Render every line of text in the records below as a JSON list of strings, one string per line, skipping blank lines and leaving the pictures out.

[Stored entries]
· · · · ·
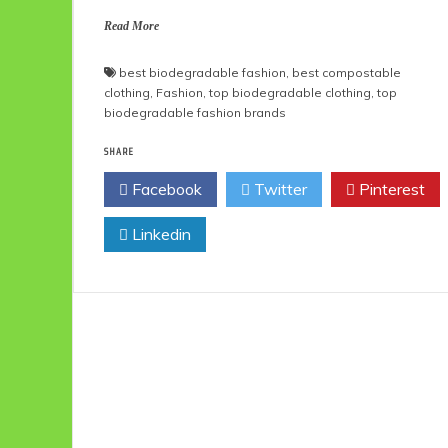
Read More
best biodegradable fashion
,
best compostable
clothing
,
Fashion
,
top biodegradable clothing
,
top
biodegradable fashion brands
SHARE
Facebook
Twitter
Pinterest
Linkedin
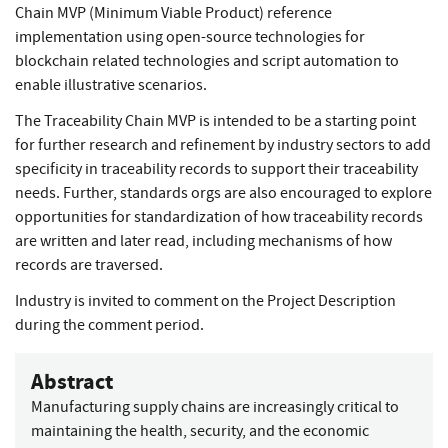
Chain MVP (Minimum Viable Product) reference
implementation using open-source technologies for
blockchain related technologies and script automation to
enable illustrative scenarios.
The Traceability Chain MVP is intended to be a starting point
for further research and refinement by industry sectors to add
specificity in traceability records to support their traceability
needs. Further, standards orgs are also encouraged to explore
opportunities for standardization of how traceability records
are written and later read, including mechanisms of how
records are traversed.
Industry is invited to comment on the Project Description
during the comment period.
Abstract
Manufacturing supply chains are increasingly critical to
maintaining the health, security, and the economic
· · · · ·
TASK RESPONSE =>
[
  "Read More",
  "best biodegradable fashion",
  ",",
  "best compostable",
  "clothing",
  ",",
  "Fashion",
  ",",
  "top biodegradable clothing",
  ",",
  "top",
  "biodegradable fashion brands",
  "SHARE",
  "Facebook",
  "Twitter",
  "Pinterest",
  "Linkedin",
  "Chain MVP (Minimum Viable Product) reference",
  "implementation using open-source technologies for",
  "blockchain related technologies and script automation to",
  "enable illustrative scenarios.",
  "The Traceability Chain MVP is intended to be a starting point",
  "for further research and refinement by industry sectors to add",
  "specificity in traceability records to support their traceability",
  "needs. Further, standards orgs are also encouraged to explore",
  "opportunities for standardization of how traceability records",
  "are written and later read, including mechanisms of how",
  "records are traversed.",
  "Industry is invited to comment on the Project Description",
  "during the comment period.",
  "Abstract",
  "Manufacturing supply chains are increasingly critical to",
  "maintaining the health, security, and the economic"
]